PubAg

Main content area

Antennal transcriptome analysis and expression profiles of odorant binding proteins in Clostera restitura

Author:
Gu, Tianzi, Huang, Kairu, Tian, Shuo, Sun, Yuhang, Li, Hui, Chen, Cong, Hao, Dejun
Source:
Comparative biochemistry and physiology 2019 v.29 pp. 211-220
ISSN:
1744-117X
Subject:
Clostera, Populus, animal tissues, antennae, binding proteins, defoliating insects, females, foraging, legs, males, odor compounds, odorant receptors, pheromones, quantitative polymerase chain reaction, reverse transcriptase polymerase chain reaction, sensory neurons, taste, transcriptome, transcriptomics, China
Abstract:
Clostera restitura Walker (Lepidoptera: Notodontidae) is one of the most destructive defoliators of poplars in China. We constructed an antennal transcriptome using Illumina Hiseq 2500™ sequencing and characterized the expression profiles of odorant binding proteins for better understanding of the olfactory receptive system and the role of putative olfactory proteins in C. restitura. A total of 165 transcripts were identified, including 43 transcripts encoding putative odorant-binding proteins (OBPs), 13 chemosensory proteins (CSPs), 78 odorant receptors (ORs), 15 ionotropic receptors (IRs), 13 gustatory receptors (GRs), and 3 sensory neuron membrane proteins (SNMPs).

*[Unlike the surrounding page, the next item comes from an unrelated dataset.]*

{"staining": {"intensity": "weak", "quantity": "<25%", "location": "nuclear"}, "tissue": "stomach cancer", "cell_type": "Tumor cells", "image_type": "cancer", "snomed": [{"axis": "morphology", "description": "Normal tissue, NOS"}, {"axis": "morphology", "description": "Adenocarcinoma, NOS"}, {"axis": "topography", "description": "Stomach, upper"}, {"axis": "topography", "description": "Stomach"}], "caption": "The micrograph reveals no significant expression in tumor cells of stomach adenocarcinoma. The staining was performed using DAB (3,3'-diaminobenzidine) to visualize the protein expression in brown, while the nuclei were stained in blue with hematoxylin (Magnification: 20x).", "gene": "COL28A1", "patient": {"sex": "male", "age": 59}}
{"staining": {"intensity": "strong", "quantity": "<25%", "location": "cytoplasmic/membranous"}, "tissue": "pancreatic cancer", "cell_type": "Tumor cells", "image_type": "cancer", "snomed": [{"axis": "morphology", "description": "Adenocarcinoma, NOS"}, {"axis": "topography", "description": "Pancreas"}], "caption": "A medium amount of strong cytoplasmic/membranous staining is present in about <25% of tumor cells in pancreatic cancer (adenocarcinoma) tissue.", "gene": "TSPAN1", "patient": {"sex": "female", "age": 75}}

Furthermore, we systematically analyzed expression patterns of eight OBPs from different tissues of both C. restitura sexes by using reverse transcription PCR and quantitative real time PCR (RT-qPCR). The expression level of CresGOBP2 in female antennae was approximately two times higher than in males, and two pheromone binding proteins PBPs (CresPBP1 and -PBP3) and three OBPs (CresOBP9, −10, and −16) were more highly enriched in male antennae than in female antennae. CresOBP10 showed a remarkably high expression in legs compared to other studied insects. Our results suggested that these proteins might play a key role in foraging, seeking mates, and host recognition in C. restitura. Our findings provided a foundation for future studies on the molecular mechanisms controlling the olfactory system in C. restitura and potential novel targets for pest control strategies.